Hotel Chocolat for example is evolving rapidly from a UK store-led brand to a globally ambitious digital-led brand selling a broad range of cocoa products. In 2019, the company was a predominately store-based retailer with 116 stores in the UK, two ‘test sites’ in the US and two joint-venture locations in Japan and an ‘unusually high’ proportion of digital sales at 19% in FY19. By FY21 70% of the company’s revenue was generated through digital, partners and a digital led strategy delivering 102% year-on-year growth in the US in Q122, with 27 locations now open in Japan. 

Even Primark which only sells through shops is boosting its digital team. The retailer is investing in digital marketing and personalised messaging as well as a new information website where customers will be able to explore the range in more depth and see local stock availability

Looking ahead, the entire DTC segment is buzzing with many new initiatives in development. One key initiative is Embedded Finance, where companies offer customers access to credit through their online platform. Recent research by Accenture, in partnership with open banking platform Plaid, found that 87.5% of non-financial companies that have begun to offer financial solutions had increased engagement levels and 85% said they had attracted new customers. Initiatives such as buy now, pay later are on a steep rise in every market. 

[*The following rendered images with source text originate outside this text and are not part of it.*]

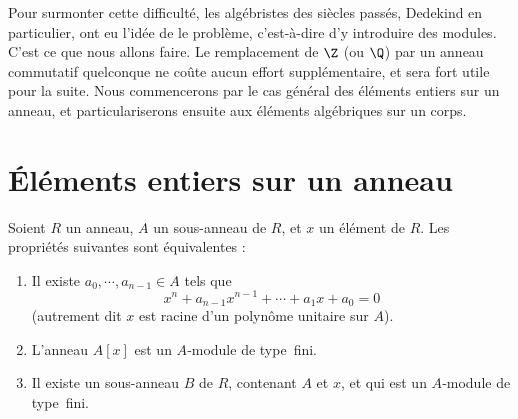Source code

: \documentclass[11pt, %
  title in boldface,
  theorem in new line,
  theorem numbering = section,
  number theorems separately,
  simple name,
]{beaulivre}
\begin{document}
Pour surmonter cette difficulté, les algébristes des siècles passés, Dedekind en particulier, ont eu l'idée de  le problème, c'est-à-dire d'y introduire des modules. C'est ce que nous allons faire. Le remplacement de \( \Z \) (ou \( \Q \)) par un anneau commutatif quelconque ne coûte aucun effort supplémentaire, et sera fort utile pour la suite. Nous commencerons par le cas général des éléments entiers sur un anneau, et particulariserons ensuite aux éléments algébriques sur un corps.

\section{Éléments entiers sur un anneau}

    \begin{theorem}\label{thm:conditions d'être entier}
        Soient \( R \) un anneau, \( A \) un sous-anneau de \( R \), et \( x \) un élément de \( R \). Les propriétés suivantes sont équivalentes :
        \begin{enumerate}
            \item \label{thm:conditions d'être entier;item1} Il existe \( a_0, \cdots, a_{n-1} \in A \) tels que
            \begin{equation}
                x^n + a_{n-1} x^{n-1} + \cdots + a_1 x + a_0 = 0
            \end{equation}
            (autrement dit \( x \) est racine d'un polynôme unitaire sur \( A \)).
            \item \label{thm:conditions d'être entier;item2} L'anneau \( A[x] \) est un \( A \)‑module de type~fini.
            \item \label{thm:conditions d'être entier;item3} Il existe un sous-anneau \( B \) de \( R \), contenant \( A \) et \( x \), et qui est un \( A \)‑module de type~fini.
        \end{enumerate}
    \end{theorem}
\end{document}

Another interesting area will also be the use of metaverse shopping and Non-Fungible Tokens (NFTs), unique cryptographic tokens that exist on blockchain and cannot be replicated. Metaverse is one of the biggest developments in the DTC industry at present. It is a vision where all digital experiences and objects – social media, markets, and games – are connected in one huge digital universe. It could include real-life elements like products and events and could exist with its own laws, currency, and communities. NFTs could change the market for artists for whom NFTs are opening new revenue streams. Instead of only being able to sell a piece once, creators will be able to set the terms of secondary sales using smart contracts. We’ve already begun to see this with Nike’s recent acquisition of RTFKT, a company which leverages NFTs to create virtual products including sneakers. 

DTC is rapidly growing not just as a sector but as part of many retail companies’ business models. Although the investor sentiment towards DTC companies has not been helped by poor recent share price performances, we think there will still be investment appetite for these types of businesses in the year ahead for those companies which demonstrate they can deliver on their growth strategies.